Y sin embargo, se mueve. La paradoja es definitiva: la distancia entre dos almas es la condición del amor, y el amor, a su vez, la experiencia del mundo sin vacío, sin distancia. Dicho de otra forma: el vacío es el lugar para el lleno del amor, y el amor, como todo lo demás, se mueve eternamente en el vacío, en el absurdo.

“Yo no sé si estoy triste por el alma / de mis fieles difuntos / o porque nuestros mustios corazones / nunca estarán sobre la tierra juntos”, escribía el poeta Ramón López Velarde a su Fuensanta, a quien llamaba amada tanto como hermana. Pide “todas las lágrimas del mar” para llorar por la maldición de la irresoluble distancia que hay entre cualquier otro hermano y él, así como entre su corazón y ella, a quien tiene cara a cara, o bien, carta a carta. Esa alma, lo sabe, nunca se fundirá con la suya.

¿Es dañina esta irresoluble paradoja, tanto que nos hace ansiar el océano en nuestros ojos para llorarla y para llenar con sus aguas nuestro vacío; o es más bien la gracia misma de la vida: la condición del deseo que nos hace temblar ante una caricia, y buscar dentro de la boca del beso, otro beso y otro y otro, eternamente? Con todo, en lo imposible del encuentro absoluto nace lo que sí es posible: el amor, como lo anuncia Platón en su mito y como lo concretan Ed y Catherin en aquel café.

Pero si la eternidad se acaba, al igual que el amor, ¿dónde queda su infinitud?
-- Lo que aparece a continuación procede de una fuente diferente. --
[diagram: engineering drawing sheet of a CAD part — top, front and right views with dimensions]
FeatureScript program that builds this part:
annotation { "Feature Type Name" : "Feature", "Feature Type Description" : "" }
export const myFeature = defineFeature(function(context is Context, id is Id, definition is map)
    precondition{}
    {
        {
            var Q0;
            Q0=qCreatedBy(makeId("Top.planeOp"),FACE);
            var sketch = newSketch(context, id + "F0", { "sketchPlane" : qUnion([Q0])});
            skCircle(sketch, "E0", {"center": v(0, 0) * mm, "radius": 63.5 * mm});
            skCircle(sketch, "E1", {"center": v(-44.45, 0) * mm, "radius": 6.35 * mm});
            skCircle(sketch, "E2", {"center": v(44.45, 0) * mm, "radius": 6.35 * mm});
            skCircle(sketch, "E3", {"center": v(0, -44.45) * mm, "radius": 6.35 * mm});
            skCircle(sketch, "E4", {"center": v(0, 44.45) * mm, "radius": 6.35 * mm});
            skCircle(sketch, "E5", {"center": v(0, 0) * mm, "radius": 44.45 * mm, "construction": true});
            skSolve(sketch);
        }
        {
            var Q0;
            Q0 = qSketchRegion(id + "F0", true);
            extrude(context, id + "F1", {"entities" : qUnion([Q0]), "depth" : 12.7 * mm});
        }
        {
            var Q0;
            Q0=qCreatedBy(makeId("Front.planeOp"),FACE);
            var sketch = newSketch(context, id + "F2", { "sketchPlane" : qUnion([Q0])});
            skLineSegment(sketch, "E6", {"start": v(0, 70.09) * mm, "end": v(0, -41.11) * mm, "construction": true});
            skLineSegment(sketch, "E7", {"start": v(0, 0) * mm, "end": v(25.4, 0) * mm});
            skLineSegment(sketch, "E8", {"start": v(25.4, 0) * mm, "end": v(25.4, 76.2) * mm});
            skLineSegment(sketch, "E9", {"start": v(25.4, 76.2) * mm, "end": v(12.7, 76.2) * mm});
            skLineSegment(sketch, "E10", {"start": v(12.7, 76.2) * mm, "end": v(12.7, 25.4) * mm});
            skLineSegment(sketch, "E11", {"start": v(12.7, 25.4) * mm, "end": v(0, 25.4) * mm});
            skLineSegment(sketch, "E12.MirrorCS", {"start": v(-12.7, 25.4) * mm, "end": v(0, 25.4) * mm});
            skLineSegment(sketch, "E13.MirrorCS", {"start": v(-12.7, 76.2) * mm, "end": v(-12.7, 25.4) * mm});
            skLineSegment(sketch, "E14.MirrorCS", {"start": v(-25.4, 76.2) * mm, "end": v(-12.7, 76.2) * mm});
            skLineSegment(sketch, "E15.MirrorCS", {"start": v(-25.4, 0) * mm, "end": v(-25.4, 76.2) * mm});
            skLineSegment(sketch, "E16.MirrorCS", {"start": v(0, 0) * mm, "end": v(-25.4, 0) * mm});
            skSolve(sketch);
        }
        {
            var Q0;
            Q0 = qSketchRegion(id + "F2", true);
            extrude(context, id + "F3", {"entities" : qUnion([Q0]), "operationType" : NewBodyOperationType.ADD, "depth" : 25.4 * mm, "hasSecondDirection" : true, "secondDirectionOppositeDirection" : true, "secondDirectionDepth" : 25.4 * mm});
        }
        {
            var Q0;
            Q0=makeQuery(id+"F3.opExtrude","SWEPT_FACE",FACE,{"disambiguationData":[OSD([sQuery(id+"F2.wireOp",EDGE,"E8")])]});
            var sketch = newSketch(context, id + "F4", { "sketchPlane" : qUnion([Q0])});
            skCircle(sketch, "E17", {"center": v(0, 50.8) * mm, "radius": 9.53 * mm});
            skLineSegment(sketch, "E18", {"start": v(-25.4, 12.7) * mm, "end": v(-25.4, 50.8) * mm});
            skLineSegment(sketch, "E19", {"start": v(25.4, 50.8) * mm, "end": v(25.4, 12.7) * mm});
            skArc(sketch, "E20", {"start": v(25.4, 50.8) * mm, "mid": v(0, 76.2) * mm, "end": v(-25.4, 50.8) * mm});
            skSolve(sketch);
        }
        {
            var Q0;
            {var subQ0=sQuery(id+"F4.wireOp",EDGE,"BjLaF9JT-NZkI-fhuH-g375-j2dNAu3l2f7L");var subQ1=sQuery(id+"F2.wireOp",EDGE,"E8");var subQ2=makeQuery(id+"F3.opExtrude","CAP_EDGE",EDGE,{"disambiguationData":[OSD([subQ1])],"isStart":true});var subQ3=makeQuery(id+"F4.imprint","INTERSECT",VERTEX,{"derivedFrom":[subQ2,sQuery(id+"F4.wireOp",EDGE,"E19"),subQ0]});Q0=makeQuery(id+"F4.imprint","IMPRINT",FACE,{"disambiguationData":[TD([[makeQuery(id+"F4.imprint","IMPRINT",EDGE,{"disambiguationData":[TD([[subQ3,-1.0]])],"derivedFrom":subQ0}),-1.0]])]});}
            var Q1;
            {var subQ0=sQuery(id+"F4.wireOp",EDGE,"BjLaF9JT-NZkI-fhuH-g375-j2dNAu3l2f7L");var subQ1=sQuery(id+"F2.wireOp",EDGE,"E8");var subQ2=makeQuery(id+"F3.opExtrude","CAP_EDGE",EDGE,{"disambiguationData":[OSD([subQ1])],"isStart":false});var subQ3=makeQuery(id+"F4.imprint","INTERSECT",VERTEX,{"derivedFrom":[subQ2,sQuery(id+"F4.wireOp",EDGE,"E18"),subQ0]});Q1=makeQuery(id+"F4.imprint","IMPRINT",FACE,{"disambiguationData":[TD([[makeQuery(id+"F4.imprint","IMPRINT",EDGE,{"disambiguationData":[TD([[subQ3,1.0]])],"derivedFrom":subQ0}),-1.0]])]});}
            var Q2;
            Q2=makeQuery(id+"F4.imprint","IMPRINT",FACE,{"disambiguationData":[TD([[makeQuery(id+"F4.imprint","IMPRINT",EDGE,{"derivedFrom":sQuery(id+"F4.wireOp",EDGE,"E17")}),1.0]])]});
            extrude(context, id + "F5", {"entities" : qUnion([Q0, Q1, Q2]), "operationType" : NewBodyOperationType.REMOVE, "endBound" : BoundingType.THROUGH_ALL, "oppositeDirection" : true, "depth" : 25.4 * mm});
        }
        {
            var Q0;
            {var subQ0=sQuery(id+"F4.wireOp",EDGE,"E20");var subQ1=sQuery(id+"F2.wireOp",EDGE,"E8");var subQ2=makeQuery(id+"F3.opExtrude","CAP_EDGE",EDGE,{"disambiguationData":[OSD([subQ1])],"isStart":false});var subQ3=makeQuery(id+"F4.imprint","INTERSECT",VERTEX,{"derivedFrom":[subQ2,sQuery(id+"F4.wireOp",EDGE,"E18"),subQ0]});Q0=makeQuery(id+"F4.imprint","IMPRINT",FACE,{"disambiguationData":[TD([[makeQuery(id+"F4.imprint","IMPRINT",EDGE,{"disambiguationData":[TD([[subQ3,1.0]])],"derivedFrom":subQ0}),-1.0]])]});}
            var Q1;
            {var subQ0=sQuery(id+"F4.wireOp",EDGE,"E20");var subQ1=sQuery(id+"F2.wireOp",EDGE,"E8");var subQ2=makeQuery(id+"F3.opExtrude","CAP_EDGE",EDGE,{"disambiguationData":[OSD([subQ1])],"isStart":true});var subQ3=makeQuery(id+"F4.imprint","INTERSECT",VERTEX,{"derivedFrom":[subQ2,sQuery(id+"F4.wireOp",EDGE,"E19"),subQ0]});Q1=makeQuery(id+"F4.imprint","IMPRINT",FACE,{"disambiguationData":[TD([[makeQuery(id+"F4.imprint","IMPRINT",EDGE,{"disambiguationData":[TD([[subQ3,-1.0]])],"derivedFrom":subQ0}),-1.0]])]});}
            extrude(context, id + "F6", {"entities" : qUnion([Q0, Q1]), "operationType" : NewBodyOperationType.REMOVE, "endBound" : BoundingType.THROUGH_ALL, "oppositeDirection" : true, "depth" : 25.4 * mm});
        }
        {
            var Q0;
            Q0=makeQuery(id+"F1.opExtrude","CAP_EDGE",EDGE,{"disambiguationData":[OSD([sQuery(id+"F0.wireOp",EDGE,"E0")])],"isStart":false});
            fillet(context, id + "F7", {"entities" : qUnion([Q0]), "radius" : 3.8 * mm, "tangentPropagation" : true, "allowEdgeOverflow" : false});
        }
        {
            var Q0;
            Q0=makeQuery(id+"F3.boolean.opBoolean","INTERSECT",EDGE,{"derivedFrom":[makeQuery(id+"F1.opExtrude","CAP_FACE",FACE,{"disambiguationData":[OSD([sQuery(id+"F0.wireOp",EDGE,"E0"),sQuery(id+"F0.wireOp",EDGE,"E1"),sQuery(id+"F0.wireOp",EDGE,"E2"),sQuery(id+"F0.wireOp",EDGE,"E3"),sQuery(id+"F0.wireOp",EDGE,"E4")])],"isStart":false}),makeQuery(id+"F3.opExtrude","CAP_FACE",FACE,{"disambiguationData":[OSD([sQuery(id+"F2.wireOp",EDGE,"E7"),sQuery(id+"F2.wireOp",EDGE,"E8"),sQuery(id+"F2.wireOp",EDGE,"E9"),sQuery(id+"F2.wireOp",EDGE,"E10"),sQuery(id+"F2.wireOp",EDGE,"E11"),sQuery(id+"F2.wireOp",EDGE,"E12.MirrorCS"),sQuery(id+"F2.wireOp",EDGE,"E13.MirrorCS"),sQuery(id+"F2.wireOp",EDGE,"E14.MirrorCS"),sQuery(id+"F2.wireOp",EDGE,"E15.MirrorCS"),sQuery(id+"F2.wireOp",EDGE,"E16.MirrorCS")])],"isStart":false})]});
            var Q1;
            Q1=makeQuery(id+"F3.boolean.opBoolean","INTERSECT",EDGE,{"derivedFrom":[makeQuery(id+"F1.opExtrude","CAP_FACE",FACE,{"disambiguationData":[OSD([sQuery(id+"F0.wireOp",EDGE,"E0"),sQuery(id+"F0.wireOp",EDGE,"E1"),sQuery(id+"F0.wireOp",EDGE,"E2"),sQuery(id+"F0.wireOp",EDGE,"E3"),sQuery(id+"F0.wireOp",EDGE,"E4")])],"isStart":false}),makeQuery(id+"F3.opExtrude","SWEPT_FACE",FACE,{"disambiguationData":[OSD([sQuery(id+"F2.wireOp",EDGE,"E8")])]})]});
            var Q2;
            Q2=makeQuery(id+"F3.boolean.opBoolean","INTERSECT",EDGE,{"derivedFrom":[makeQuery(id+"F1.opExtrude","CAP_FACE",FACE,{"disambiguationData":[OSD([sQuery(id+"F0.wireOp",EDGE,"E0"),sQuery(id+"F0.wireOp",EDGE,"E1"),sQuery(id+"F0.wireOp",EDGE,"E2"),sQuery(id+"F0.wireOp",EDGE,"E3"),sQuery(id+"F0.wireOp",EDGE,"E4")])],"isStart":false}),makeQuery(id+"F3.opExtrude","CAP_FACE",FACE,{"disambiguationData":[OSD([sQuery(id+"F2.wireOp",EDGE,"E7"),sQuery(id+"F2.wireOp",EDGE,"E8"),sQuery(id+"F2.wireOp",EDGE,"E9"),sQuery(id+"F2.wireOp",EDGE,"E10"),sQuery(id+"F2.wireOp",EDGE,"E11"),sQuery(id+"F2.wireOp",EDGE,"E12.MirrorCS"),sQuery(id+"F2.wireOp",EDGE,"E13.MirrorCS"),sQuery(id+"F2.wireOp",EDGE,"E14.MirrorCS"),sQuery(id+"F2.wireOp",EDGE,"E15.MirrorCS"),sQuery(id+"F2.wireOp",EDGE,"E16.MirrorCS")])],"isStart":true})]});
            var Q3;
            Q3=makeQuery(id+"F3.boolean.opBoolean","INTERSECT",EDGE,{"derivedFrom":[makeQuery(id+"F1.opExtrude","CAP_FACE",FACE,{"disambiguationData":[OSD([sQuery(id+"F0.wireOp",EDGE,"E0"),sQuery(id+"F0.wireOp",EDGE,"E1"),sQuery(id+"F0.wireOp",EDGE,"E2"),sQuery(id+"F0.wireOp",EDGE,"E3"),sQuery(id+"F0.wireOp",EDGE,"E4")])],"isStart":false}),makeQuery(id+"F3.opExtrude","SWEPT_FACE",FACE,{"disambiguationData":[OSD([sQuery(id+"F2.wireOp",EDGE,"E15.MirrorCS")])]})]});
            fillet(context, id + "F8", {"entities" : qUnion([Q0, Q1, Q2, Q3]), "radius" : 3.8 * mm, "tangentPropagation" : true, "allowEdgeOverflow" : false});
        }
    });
No hay más espacio para ella que la brevedad del beso y del encuentro: ha de caber aquí, en la finitud del ahora, pues, según las palabras de un famoso filósofo vienés, “vive eternamente quien vive en el presente”.

El amor es paradójico, de ello no cabe duda: es el lleno del vacío, el reencuentro en la distancia, la eternidad en el instante. Esta condición es maldición o gracia, esperanzador principio o condena final. Con un poco de suerte, podremos, al menos hoy, prescindir del mar de lágrimas ante la ironía, para dar lugar a ese imposible baile a media luz en medio de la tormenta de la existencia.